→ **OBJECTIVE**: In the article on creative thinking below, which three qualities must an idea have to be considered by the U.S. Patent Office?

→ **DOCUMENT EXTRACT**:
To Think Creatively, Stop Focusing on Being an Expert

If there’s one thing to learn from poring over the daily rituals of history’s greatest artists, it’s that creativity is elusive, even for the best of us. Long stretches of unproductivity, agitation, even full mental breakdowns are par for the course; the hope being that in between all the anxiety and suffering, a glimmer of inspiration will eventually break through the noise and make it all worthwhile. Though they have very different methods of summoning their muses, successful artists, writers, scientists and thinkers seem to understand that creativity rarely appears to those unwilling to sweat for it. “You can’t wait for inspiration,” the author Jack London once said. “You have to go after it with a club.”

But contrary to how it might sound, being creative doesn’t necessarily mean logging countless hours becoming an expert. Consider the criteria used by the U.S. Patent Office when reviewing new applications: In order to be considered, an idea must be novel, useful and — most importantly — surprising. Any expert in a given field can come up with something original and meaningful. The ideas that are awarded patents come from somewhere beyond technical training.

This isn’t to say that expertise achieved through “deliberate practice” — the “considerable, specific, and sustained efforts” to excel at a particular skill — isn’t beneficial. But it isn’t the whole story.

“Deliberate practice is really important for fields such as chess and instrumental performance because they rely on consistently replicable behaviors that must be repeated over and over again, writes Scott Barry Kaufman in Scientific American. “But not all domains of human achievement rely on consistently replicable behaviors.”

Entrepreneurs face the same challenge as artists in that they’re under constant pressure to subvert the norm. While there is no silver bullet for harnessing creativity, there are strategies you can use to create the ideal environment for it to flourish.

Remember that creativity is often messy

If cultivating expertise is a straightforward process characterized by repetition, consistency and reliability, creativity is the opposite. As Kaufman put it, “If only creativity was all about deliberate practice. We could all just practice our way to creative acclaim.”

Unfortunately for the structure-obsessed, creativity involves lots of trial and error, and doesn’t even come with the benefit of helpful feedback. It’s this — the solitude, the uncertainty, the lack of a roadmap — that London is talking about when he says you have to chase inspiration with a club.

This means looking the messiness in the face and not giving up. To do this, I recommend starting small. Breaking up your creative projects into bite-sized, manageable tasks will leave you more likely to push through the uncertainty and discomfort that comes with making something surprising. Remember, every great novel you’ve ever read was written one page at a time.

Cultivate broad interests

One great way to trigger your own creativity is to appreciate the creativity of others. Julia Cameron, the author of The Artist’s Way, suggests going on “Artist’s Dates,” which can be anything from watching a foreign film from a country you’ve never been to, or reading a short story if you usually read non-fiction.

→ **DATA RECORDS**:
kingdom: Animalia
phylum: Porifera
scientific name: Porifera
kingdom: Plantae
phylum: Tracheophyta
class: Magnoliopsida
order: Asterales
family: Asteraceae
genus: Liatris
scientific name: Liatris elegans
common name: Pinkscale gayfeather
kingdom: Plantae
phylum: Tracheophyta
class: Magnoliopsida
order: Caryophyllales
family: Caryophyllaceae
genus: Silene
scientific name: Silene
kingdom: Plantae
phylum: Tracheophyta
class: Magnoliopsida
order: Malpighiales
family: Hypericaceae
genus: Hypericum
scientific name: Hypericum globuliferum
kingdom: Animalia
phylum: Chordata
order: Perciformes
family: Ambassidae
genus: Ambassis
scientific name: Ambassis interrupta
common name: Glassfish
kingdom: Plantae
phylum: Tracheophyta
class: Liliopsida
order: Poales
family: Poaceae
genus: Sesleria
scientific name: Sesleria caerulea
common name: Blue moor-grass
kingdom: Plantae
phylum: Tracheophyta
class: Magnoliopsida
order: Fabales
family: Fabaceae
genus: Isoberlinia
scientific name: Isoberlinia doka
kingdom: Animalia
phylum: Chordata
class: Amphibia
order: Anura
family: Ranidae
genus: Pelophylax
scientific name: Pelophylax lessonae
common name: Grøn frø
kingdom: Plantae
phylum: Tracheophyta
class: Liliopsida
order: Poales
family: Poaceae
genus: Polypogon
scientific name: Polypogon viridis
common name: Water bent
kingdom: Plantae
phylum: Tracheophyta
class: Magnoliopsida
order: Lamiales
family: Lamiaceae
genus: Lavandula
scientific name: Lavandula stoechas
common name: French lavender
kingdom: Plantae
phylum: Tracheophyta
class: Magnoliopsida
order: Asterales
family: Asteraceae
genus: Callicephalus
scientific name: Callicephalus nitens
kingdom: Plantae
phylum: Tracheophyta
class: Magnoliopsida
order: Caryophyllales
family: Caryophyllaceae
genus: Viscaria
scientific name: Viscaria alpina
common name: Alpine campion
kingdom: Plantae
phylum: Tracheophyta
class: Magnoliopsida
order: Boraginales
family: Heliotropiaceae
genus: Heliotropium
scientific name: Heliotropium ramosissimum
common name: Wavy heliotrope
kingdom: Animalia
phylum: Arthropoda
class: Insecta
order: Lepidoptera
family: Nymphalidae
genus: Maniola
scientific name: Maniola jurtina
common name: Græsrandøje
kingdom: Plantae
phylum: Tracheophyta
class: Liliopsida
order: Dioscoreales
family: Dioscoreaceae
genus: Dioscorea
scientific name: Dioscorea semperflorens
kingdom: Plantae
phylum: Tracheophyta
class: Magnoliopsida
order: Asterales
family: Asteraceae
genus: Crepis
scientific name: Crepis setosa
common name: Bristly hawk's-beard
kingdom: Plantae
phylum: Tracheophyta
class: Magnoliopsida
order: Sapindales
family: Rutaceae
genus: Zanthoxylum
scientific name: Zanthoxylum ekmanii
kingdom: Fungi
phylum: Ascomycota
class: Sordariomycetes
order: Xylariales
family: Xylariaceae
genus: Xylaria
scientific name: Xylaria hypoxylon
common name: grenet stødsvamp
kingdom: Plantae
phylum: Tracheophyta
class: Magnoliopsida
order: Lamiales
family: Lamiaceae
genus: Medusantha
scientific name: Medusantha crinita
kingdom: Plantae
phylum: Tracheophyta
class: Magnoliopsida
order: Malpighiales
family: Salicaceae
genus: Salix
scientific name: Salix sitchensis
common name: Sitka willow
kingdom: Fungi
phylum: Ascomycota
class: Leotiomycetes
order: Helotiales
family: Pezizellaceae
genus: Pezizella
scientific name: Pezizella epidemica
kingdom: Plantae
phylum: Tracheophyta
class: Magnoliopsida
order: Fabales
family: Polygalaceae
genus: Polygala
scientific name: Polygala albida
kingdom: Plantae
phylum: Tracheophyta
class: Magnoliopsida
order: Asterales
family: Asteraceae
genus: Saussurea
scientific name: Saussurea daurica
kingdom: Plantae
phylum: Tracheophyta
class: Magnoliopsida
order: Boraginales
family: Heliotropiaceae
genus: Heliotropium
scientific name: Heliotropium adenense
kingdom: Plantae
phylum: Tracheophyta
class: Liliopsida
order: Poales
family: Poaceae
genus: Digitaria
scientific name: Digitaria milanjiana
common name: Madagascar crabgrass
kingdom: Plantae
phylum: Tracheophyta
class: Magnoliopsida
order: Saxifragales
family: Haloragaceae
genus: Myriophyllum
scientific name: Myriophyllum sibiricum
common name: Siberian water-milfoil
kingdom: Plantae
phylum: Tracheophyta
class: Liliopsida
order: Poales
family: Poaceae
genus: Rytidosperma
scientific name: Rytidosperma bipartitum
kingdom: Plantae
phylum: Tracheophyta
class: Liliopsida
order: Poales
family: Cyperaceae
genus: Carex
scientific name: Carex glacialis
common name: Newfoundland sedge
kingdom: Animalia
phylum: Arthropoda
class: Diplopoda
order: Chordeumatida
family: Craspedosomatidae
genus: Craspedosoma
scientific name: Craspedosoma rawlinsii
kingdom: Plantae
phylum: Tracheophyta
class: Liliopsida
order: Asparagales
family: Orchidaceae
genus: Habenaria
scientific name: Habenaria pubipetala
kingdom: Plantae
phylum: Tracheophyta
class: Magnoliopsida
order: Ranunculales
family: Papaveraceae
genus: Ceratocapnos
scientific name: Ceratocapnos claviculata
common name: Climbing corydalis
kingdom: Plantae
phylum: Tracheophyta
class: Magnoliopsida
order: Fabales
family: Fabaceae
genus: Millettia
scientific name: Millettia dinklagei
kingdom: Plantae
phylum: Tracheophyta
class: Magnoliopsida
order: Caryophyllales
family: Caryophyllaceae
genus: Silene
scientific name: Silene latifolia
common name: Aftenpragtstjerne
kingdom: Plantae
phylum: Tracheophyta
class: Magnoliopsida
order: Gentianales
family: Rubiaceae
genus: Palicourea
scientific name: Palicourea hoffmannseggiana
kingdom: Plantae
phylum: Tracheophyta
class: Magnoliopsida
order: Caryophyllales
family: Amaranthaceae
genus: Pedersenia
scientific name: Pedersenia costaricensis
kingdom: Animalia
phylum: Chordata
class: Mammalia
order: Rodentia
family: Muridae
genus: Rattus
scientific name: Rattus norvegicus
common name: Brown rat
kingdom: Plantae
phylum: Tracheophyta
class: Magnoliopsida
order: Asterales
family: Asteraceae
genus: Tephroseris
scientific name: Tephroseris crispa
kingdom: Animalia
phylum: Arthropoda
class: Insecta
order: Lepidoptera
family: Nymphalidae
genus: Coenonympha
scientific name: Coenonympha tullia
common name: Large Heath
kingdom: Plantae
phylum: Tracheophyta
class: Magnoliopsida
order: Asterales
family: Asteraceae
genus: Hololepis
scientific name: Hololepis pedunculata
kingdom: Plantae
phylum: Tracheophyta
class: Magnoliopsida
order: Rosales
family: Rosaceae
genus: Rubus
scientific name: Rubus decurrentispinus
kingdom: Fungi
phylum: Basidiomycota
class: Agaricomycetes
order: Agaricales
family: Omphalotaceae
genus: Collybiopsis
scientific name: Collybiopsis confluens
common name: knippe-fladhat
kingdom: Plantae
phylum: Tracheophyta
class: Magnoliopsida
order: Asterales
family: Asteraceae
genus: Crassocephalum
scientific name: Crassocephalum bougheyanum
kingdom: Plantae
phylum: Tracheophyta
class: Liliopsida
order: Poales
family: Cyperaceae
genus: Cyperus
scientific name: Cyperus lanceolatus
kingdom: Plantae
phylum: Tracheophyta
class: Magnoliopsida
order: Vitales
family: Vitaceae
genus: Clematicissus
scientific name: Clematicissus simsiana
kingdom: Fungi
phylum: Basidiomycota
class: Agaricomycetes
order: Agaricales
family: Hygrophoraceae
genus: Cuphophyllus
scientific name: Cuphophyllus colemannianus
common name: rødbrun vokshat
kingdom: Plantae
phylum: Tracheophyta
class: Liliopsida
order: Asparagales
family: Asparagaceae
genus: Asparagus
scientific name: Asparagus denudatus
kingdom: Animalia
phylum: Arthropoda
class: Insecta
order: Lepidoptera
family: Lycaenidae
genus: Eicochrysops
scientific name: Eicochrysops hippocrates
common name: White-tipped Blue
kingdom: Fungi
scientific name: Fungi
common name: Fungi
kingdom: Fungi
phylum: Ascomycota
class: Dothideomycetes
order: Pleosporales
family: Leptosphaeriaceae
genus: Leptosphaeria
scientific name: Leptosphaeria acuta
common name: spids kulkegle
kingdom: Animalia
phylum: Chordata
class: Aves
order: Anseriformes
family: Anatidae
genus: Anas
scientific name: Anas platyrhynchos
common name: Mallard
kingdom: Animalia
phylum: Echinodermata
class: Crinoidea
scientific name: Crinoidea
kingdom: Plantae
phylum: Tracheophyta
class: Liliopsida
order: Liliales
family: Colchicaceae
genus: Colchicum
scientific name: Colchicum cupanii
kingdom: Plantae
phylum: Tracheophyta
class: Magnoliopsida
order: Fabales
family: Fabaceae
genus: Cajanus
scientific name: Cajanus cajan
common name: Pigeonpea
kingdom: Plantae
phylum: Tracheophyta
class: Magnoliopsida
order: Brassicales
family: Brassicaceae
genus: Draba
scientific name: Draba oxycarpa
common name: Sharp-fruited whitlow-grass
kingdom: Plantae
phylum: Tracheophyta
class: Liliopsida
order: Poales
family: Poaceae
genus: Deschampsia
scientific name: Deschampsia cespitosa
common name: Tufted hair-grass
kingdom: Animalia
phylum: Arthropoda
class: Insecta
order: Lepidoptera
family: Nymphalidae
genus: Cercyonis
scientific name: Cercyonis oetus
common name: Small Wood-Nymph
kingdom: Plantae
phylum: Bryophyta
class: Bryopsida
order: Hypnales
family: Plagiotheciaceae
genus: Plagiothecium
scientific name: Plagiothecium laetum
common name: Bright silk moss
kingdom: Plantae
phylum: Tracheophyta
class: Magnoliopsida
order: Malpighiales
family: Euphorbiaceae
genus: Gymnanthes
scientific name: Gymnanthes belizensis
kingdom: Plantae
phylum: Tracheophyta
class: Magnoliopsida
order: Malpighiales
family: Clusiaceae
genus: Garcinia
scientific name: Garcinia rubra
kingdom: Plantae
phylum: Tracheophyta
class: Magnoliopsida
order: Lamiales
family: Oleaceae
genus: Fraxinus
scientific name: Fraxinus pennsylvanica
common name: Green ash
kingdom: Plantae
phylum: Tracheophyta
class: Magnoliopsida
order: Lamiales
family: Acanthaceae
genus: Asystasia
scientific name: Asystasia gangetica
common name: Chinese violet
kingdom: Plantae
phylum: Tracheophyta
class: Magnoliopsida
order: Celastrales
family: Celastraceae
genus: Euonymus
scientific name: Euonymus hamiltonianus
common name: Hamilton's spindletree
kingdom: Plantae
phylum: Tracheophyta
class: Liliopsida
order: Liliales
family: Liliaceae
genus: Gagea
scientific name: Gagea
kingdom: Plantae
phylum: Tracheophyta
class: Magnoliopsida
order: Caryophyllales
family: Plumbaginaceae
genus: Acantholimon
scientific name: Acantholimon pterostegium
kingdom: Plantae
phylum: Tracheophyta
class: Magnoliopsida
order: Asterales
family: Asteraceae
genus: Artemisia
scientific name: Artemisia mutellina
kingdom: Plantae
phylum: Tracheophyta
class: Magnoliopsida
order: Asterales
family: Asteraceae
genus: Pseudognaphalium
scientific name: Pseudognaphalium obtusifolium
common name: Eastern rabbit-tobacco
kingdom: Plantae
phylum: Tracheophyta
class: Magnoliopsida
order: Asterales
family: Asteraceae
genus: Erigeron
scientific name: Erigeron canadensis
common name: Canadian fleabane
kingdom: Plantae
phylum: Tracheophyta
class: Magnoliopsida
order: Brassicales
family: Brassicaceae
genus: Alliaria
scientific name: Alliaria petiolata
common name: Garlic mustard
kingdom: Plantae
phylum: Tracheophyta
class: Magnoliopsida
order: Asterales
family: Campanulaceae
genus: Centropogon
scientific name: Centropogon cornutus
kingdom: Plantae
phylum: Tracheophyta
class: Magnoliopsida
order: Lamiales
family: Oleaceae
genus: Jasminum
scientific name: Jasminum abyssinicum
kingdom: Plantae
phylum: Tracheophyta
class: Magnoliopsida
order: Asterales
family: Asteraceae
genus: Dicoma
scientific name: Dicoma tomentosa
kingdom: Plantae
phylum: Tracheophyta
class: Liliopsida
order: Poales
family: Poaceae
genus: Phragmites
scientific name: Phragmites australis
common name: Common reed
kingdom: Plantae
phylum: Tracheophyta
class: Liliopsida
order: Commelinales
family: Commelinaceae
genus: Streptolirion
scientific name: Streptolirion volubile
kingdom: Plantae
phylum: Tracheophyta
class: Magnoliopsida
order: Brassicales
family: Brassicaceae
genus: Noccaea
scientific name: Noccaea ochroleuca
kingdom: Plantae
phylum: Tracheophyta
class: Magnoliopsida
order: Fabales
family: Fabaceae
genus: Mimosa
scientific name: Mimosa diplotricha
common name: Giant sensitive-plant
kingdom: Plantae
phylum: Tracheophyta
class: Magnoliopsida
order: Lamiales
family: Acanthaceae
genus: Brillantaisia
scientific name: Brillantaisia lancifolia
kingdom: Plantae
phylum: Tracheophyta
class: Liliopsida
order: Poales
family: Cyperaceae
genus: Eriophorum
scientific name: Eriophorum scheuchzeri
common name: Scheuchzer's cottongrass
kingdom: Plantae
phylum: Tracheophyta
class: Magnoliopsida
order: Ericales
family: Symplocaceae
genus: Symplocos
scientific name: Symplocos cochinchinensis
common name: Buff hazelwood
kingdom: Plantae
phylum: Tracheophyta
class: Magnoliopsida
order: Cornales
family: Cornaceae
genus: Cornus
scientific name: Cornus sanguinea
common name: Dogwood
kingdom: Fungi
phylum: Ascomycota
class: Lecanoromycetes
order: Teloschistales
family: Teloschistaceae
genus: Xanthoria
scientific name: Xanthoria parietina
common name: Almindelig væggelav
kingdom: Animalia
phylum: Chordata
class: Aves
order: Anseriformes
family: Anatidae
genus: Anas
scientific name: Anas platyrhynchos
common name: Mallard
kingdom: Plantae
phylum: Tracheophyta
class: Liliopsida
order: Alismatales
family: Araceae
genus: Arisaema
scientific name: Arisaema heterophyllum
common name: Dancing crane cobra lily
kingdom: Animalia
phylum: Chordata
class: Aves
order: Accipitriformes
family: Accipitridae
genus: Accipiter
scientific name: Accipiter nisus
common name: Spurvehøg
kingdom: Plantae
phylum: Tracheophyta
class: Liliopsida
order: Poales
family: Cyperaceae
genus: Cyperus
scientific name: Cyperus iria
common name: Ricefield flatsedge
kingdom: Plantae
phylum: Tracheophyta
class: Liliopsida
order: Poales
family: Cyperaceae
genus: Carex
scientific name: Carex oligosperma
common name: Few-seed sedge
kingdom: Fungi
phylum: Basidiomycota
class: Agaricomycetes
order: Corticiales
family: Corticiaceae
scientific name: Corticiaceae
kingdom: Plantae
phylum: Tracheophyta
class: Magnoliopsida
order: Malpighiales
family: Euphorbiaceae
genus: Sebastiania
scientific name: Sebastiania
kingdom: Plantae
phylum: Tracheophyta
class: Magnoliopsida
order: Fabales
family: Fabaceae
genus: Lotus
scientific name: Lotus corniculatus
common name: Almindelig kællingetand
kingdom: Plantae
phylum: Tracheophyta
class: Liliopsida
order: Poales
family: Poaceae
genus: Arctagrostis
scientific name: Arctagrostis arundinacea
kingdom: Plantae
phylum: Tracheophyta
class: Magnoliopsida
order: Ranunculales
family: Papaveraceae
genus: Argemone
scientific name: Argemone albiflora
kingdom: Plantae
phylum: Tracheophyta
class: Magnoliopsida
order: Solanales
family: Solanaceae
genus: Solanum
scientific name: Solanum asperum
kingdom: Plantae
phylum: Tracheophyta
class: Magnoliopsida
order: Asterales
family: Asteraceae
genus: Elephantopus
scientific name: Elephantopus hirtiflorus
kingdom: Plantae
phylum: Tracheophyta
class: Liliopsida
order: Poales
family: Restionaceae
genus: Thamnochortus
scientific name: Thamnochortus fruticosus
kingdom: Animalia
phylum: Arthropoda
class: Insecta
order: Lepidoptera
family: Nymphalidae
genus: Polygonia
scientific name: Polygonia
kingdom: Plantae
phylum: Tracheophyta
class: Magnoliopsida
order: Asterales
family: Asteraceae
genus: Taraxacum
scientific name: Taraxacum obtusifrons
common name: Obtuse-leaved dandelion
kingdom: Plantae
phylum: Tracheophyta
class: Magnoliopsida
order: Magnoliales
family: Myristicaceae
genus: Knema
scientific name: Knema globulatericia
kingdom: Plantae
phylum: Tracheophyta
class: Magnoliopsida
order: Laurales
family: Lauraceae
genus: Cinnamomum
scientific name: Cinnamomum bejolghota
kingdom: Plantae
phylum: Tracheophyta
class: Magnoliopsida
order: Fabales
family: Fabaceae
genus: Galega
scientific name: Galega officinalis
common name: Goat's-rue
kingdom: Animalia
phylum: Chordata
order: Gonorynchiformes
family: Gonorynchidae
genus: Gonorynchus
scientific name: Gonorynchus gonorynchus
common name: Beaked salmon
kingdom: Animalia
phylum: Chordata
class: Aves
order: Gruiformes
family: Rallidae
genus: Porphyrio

→ **FINISHED ANSWER**: It must be novel, useful, and surprising.